Available data>
= = = =
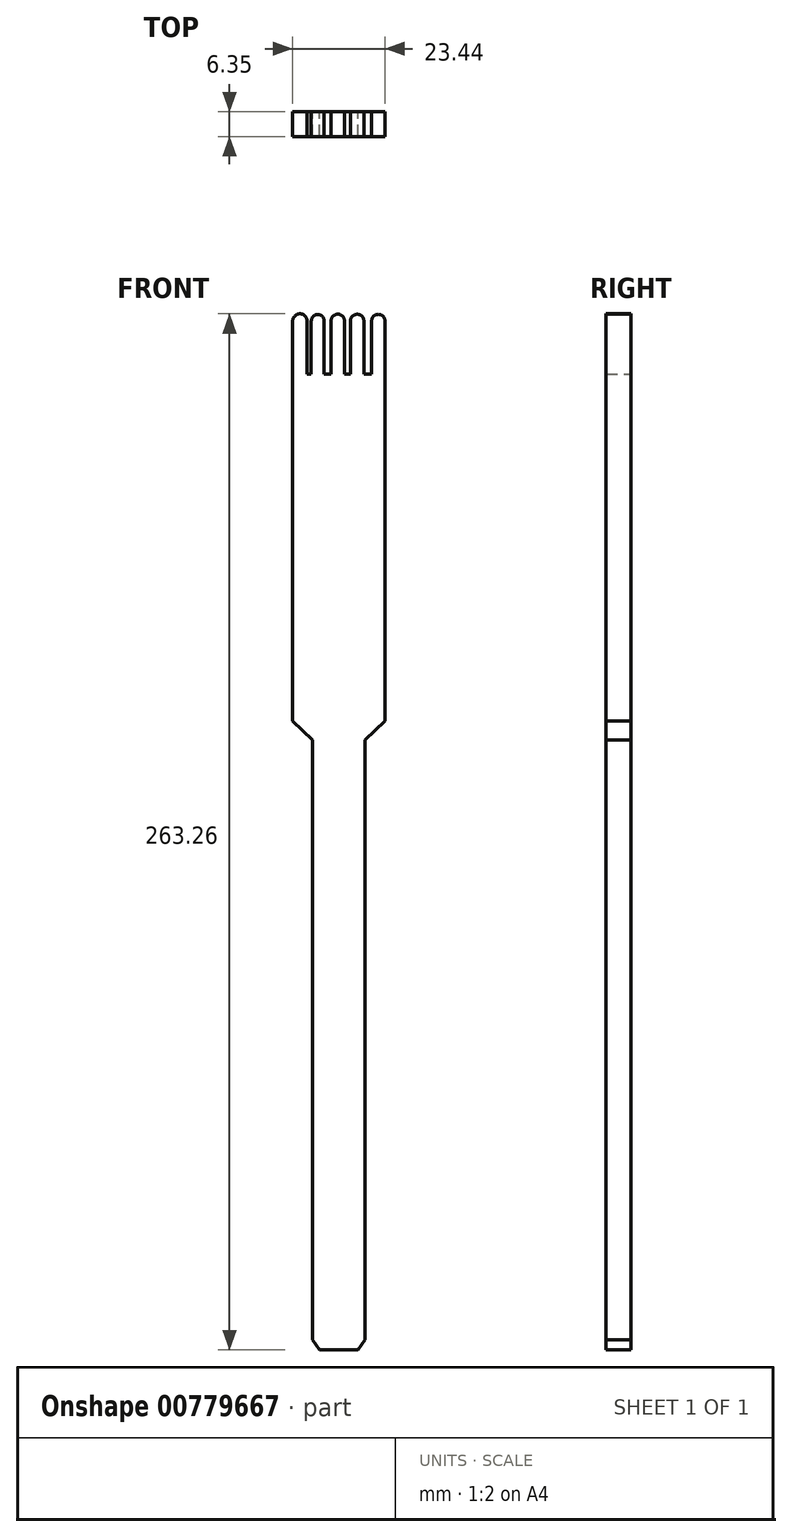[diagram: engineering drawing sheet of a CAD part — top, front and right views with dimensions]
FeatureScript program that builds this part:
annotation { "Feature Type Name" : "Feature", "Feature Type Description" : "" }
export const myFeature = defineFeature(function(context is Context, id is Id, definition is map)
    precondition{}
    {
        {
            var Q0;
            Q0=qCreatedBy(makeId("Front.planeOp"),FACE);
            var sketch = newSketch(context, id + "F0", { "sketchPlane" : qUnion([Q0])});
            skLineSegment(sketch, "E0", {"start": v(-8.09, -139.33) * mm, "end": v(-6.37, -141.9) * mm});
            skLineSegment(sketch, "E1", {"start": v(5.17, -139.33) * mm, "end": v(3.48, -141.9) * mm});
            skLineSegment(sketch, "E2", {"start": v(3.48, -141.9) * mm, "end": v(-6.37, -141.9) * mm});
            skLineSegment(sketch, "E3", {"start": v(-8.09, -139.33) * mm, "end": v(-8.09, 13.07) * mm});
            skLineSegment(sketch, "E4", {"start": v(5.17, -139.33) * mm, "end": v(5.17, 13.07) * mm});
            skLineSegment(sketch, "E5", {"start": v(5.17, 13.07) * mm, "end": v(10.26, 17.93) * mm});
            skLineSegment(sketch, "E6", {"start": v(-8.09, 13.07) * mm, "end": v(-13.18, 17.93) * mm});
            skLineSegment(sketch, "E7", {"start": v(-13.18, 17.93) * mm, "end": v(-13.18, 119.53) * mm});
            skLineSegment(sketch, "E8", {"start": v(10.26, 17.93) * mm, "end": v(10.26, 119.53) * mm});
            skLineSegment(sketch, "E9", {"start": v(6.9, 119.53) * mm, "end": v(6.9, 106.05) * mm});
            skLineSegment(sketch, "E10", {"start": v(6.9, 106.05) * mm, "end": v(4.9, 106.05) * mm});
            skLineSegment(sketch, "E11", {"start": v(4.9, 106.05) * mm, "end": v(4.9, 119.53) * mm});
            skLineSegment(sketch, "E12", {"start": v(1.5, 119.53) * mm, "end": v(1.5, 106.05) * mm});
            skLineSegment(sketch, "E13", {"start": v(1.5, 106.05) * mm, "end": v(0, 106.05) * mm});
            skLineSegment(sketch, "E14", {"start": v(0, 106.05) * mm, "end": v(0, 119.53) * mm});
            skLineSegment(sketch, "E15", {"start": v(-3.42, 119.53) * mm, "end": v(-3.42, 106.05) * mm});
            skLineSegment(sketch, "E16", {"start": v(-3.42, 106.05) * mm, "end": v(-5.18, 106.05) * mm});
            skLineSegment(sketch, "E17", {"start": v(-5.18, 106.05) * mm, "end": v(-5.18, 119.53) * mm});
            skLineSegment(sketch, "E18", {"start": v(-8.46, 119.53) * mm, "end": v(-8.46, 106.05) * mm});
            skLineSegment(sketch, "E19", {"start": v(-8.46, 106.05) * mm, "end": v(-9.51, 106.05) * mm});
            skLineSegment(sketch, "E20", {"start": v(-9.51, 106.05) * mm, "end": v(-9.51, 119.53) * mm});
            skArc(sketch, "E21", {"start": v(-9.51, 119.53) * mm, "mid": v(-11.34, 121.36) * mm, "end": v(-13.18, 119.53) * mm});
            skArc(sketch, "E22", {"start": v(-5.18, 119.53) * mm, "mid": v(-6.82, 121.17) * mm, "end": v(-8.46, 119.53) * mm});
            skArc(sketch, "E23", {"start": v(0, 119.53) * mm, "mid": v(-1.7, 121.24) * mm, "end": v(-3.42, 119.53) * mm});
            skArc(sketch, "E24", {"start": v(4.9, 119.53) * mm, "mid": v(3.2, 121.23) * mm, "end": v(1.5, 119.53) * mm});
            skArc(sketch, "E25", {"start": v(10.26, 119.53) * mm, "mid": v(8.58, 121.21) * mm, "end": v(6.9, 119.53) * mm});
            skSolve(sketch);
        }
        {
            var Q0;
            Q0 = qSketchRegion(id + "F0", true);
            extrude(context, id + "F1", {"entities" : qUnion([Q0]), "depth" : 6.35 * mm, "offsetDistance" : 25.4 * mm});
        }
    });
= = = =
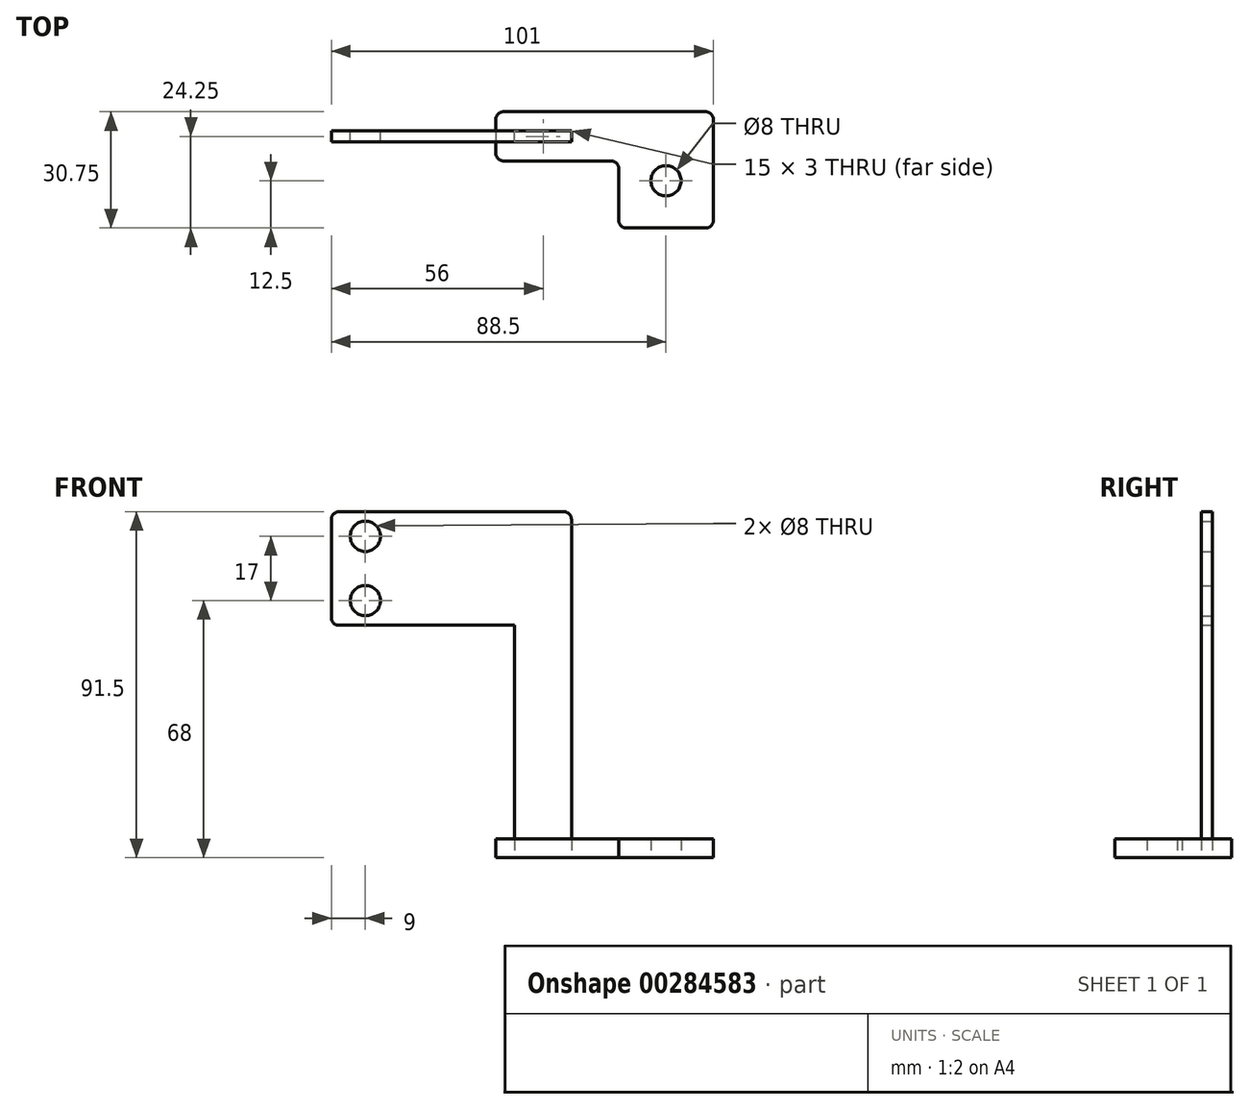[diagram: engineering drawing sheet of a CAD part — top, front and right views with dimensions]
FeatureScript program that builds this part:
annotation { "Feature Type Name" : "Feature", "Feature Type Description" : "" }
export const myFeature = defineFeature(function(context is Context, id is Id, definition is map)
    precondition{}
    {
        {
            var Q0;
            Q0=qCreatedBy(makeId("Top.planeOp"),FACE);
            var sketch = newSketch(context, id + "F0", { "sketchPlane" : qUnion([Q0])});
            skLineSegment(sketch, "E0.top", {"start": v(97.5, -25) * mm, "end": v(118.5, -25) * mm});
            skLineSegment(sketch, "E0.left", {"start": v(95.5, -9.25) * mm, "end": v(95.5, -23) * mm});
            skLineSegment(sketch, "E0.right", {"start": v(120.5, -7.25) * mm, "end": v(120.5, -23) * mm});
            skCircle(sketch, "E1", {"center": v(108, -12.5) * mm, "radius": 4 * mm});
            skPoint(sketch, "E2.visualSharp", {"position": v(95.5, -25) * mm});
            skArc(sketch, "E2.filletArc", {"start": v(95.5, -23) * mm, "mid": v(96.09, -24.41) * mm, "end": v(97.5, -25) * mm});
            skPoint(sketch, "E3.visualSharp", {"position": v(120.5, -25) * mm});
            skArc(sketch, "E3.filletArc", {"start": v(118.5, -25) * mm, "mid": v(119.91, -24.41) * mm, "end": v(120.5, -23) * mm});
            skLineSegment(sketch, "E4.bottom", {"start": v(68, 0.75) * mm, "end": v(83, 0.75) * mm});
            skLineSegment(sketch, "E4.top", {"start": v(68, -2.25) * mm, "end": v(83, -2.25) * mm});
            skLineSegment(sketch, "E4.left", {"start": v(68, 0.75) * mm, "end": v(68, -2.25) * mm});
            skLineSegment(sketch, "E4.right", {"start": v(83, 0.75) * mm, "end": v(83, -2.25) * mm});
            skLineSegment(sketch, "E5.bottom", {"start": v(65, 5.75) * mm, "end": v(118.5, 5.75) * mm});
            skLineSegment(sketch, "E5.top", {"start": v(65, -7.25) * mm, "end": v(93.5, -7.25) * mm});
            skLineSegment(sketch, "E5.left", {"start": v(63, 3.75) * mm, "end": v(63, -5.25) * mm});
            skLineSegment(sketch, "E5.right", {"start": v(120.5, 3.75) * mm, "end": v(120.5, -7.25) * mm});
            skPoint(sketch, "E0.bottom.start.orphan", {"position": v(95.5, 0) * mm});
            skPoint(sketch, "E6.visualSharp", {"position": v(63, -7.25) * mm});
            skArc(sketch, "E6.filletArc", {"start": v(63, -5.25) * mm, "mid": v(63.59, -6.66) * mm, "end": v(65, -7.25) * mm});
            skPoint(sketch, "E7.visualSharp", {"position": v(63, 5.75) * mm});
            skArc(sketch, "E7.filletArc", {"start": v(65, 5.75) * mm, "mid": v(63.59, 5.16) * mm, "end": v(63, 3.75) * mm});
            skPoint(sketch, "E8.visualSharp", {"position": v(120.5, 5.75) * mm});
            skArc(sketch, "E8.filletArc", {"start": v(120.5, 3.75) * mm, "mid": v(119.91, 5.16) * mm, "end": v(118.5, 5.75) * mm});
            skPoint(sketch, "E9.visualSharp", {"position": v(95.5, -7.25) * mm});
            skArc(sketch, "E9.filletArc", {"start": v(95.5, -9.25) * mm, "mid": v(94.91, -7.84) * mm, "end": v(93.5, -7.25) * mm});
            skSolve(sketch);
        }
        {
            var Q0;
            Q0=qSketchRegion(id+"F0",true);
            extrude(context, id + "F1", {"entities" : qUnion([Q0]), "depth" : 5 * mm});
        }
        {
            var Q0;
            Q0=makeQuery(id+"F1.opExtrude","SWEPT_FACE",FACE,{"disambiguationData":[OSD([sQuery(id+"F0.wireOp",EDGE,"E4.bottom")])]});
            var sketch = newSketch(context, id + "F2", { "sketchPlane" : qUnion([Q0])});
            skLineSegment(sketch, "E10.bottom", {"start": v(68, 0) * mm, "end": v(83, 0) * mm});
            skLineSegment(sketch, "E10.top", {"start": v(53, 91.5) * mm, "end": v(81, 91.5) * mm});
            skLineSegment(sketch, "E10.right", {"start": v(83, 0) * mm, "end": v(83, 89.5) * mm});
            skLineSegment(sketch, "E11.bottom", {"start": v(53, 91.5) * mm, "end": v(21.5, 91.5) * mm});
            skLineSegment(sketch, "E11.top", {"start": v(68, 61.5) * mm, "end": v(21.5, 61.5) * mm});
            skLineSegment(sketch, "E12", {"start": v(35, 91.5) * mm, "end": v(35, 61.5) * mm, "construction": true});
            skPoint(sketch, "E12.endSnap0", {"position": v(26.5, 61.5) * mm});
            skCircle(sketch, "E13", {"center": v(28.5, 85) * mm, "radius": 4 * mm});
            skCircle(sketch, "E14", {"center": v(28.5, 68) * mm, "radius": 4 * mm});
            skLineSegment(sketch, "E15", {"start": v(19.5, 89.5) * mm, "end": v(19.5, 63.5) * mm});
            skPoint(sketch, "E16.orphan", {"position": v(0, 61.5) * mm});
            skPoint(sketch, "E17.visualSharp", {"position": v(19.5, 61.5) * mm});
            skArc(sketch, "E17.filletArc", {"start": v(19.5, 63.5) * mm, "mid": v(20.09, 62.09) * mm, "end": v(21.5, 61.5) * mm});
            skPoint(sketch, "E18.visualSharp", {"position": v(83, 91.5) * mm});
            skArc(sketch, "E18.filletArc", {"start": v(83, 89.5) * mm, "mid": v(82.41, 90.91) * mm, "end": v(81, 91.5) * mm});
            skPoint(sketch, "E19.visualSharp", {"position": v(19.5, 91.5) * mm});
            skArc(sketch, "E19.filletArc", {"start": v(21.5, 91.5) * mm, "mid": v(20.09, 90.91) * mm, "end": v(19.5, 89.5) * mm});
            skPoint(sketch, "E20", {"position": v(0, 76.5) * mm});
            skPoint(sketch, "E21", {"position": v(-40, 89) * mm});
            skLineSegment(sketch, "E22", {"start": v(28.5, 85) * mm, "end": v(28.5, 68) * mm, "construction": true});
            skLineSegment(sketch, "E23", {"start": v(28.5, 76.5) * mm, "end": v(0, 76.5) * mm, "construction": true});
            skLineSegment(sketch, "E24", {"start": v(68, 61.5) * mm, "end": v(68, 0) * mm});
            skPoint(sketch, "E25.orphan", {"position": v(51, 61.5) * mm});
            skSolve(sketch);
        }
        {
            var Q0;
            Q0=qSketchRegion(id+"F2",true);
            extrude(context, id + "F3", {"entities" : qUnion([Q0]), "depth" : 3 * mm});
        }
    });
= = = =
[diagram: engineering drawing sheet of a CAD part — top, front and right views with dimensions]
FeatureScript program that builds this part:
= = = =
Report how many lines in the records contain the string "left", counting case. Give only the number.

Final result>
3